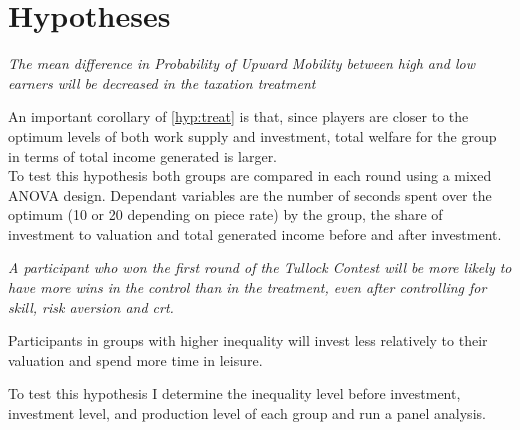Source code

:    \section{Hypotheses}\label{ss:hyp}
    
     \begin{hyp} \label{hyp:treat}\textit{The mean difference in Probability of Upward Mobility between high and low earners will be decreased in the taxation treatment}\end{hyp}
     
     
     
      
      An important corollary of \cref{hyp:treat} is that, since players are closer to the optimum levels of both work supply and investment, total welfare for the group in terms of total income generated is larger.\\
      
        To test this hypothesis both groups are compared in each round using a mixed ANOVA design. Dependant variables are the number of seconds spent over the optimum (10 or 20 depending on piece rate) by the group, the share of investment to valuation and total generated income before and after investment.
        
    
    \begin{hyp}\label{hyp:wins}
    \textit{A participant who won the first round of the Tullock Contest will be more likely to have more wins in the control than in the treatment, even after controlling for skill, risk aversion and crt.}
    \end{hyp}    
    
    
    \begin{hyp}\label{hyp:a} Participants in groups with higher inequality will invest less relatively to their valuation and spend more time in leisure.\end{hyp}
    
    To test this hypothesis I determine the inequality level before investment, investment level, and production level of each group and run a panel analysis.
    
    
    
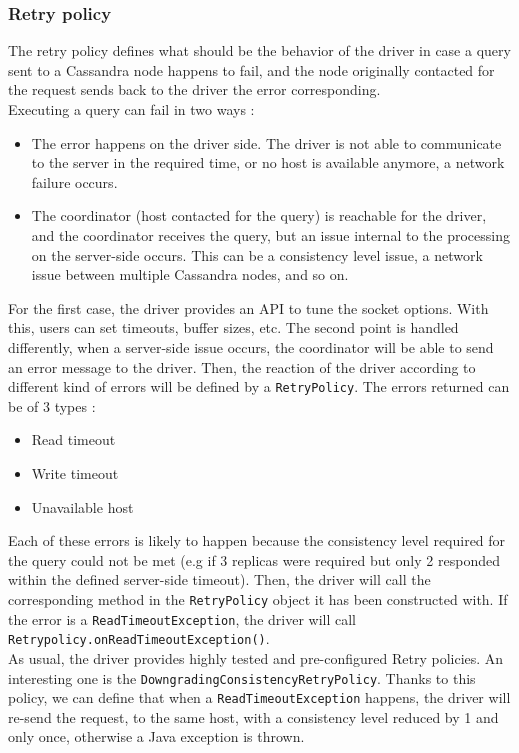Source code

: \documentclass[a4paper]{report}
\begin{document}
\subsubsection{Retry policy}
The retry policy defines what should be the behavior of the driver in case a query sent to a Cassandra node happens to fail, and the node originally contacted for the request sends back to the driver the error corresponding.\\
Executing a query can fail in two ways : 
\begin{itemize}
   \item The error happens on the driver side. The driver is not able to communicate to the server in the required time, or no host is available anymore, a network failure occurs.
   \item The coordinator (host contacted for the query) is reachable for the driver, and the coordinator receives the query, but an issue internal to the processing on the server-side occurs. This can be a consistency level issue, a network issue between multiple Cassandra nodes, and so on.
\end{itemize}
For the first case, the driver provides an API to tune the socket options. With this, users can set timeouts, buffer sizes, etc.
The second point is handled differently, when a server-side issue occurs, the coordinator will be able to send an error message to the driver. Then, the reaction of the driver according to different kind of errors will be defined by a \verb;RetryPolicy;.
The errors returned can be of 3 types : 
\begin{itemize}
   \item Read timeout
   \item Write timeout
   \item Unavailable host
\end{itemize}
Each of these errors is likely to happen because the consistency level required for the query could not be met (e.g if 3 replicas were required but only 2 responded within the defined server-side timeout). Then, the driver will call the corresponding method in the \verb;RetryPolicy; object it has been constructed with. If the error is a \verb;ReadTimeoutException;, the driver will call \verb;Retrypolicy.onReadTimeoutException();.\\
As usual, the driver provides highly tested and pre-configured Retry policies. An interesting one is the \verb;DowngradingConsistencyRetryPolicy;. Thanks to this policy, we can define that when a \verb;ReadTimeoutException; happens, the driver will re-send the request, to the same host, with a consistency level reduced by 1 and only once, otherwise a Java exception is thrown.
\end{document}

--------------------------------

Go through the listing above and find each line that contains "before", then copy it.

§ Worked solution:
        To test this hypothesis both groups are compared in each round using a mixed ANOVA design. Dependant variables are the number of seconds spent over the optimum (10 or 20 depending on piece rate) by the group, the share of investment to valuation and total generated income before and after investment.
    To test this hypothesis I determine the inequality level before investment, investment level, and production level of each group and run a panel analysis.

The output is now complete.